それだけではなく、今まで何を大切にしてきたのか

その人の考え方や生き方が伝わってきます。

 

「その人がその人らしく生きる」

そのことをしっかりと支えていける「城北の杜」でありたいといつも思います。

 

 

この日から、数日後、、、

かかわり始めてから、5カ月が過ぎようとしていました。輸血療法もそろそろ限界が近づいていました。

 

奥さんと息子さんに ベッドの傍に来てもらいます。

先生は、○○さんに これまで頑張ってきたこと、そして今おかれている状況について説明し、

輸血を続けるのか、止めるのかを ○○さんに、投げかけます。

 

「皆には申し訳ないけど、これ以上は、、、

 もう、、、 輸血を止めようと思うんやけど、許してくれるか? 

 本当に今までありがとうよ」

延命治療になるから 『これ以上輸血はしない』と、○○さんは覚悟を決めました。

 

「もし、〇〇〇(妻の名前)が、いいって言うてくれるんやったら、最期までここで居てたいんや。
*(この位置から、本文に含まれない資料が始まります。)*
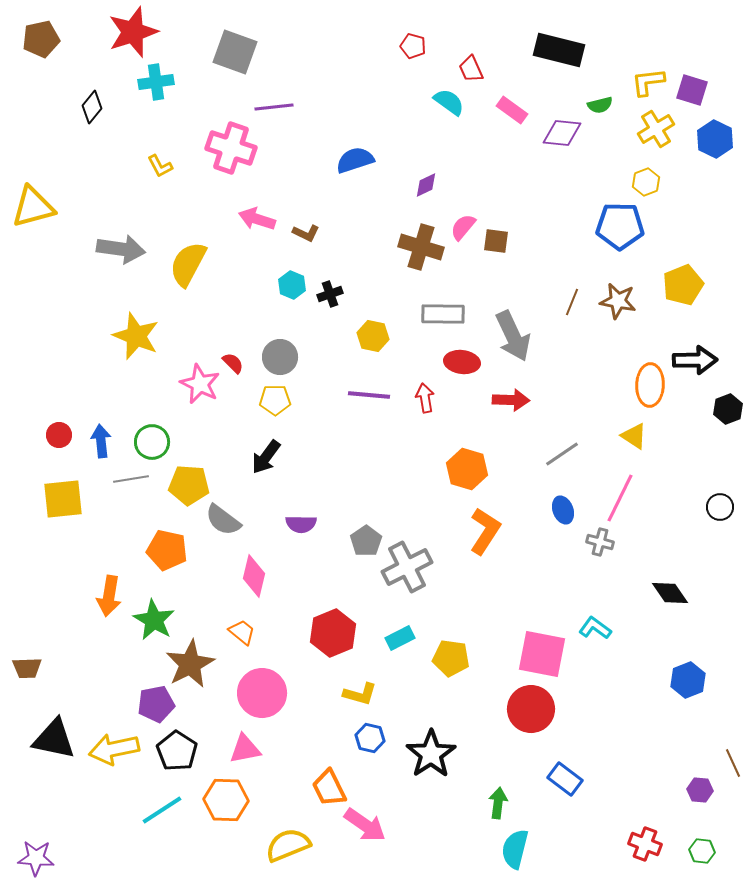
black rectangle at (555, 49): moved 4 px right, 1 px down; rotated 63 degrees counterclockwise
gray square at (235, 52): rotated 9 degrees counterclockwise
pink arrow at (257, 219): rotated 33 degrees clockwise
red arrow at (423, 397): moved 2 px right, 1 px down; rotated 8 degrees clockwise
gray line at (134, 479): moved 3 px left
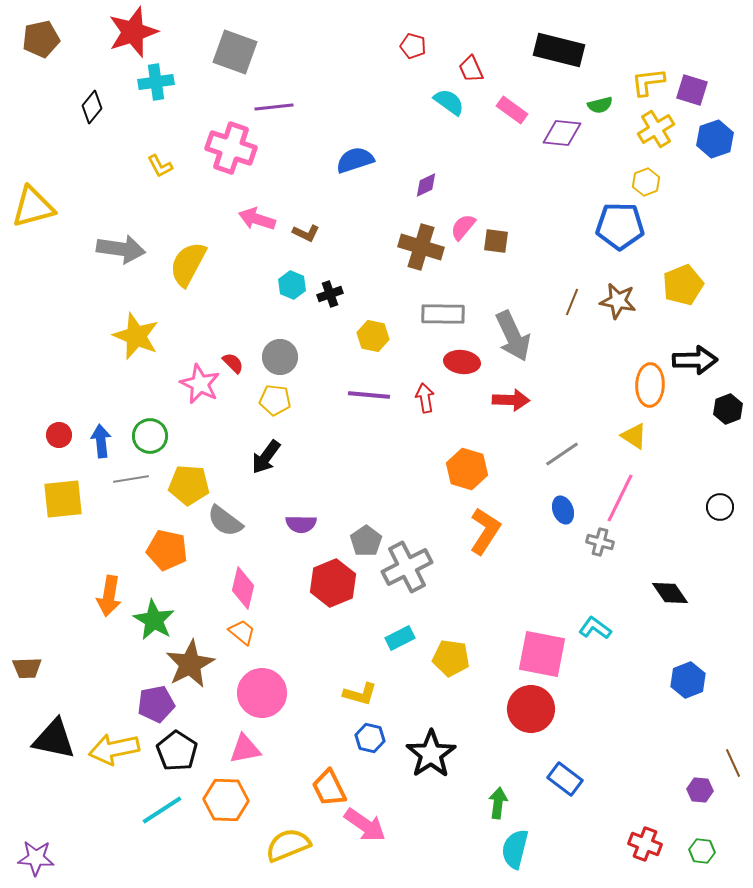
blue hexagon at (715, 139): rotated 15 degrees clockwise
yellow pentagon at (275, 400): rotated 8 degrees clockwise
green circle at (152, 442): moved 2 px left, 6 px up
gray semicircle at (223, 520): moved 2 px right, 1 px down
pink diamond at (254, 576): moved 11 px left, 12 px down
red hexagon at (333, 633): moved 50 px up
 かまんか? お前が大変やったら、病院に入院するけど。。。」

「病院まで通う方が大変やから、私もお父さんここにいてくれる方がいいよ。私は大丈夫よ」と奥さん。

 みんな、涙、涙、涙。。。

 (先生が部屋からいなくなりました…??? 別室で泣いています。。。)

 

 

しばらくして…

「さあ、お風呂に入ろう? それぐらいの贅沢は大丈夫よ!」と声をかけます。

「そうか、お風呂ここで入れるんか? じゃあ、入れてもらおうか」と

○○さんもご家族も、みんな笑顔になります。

 

すぐに、訪問入浴を手配しました。

『お風呂に入る』 そんな日常のあたりまえが難しい状況でしたが、、、

『訪問入浴』の時間は、“ほっとする” 身体の緊張も心の緊張も緩む幸せな時間となりました。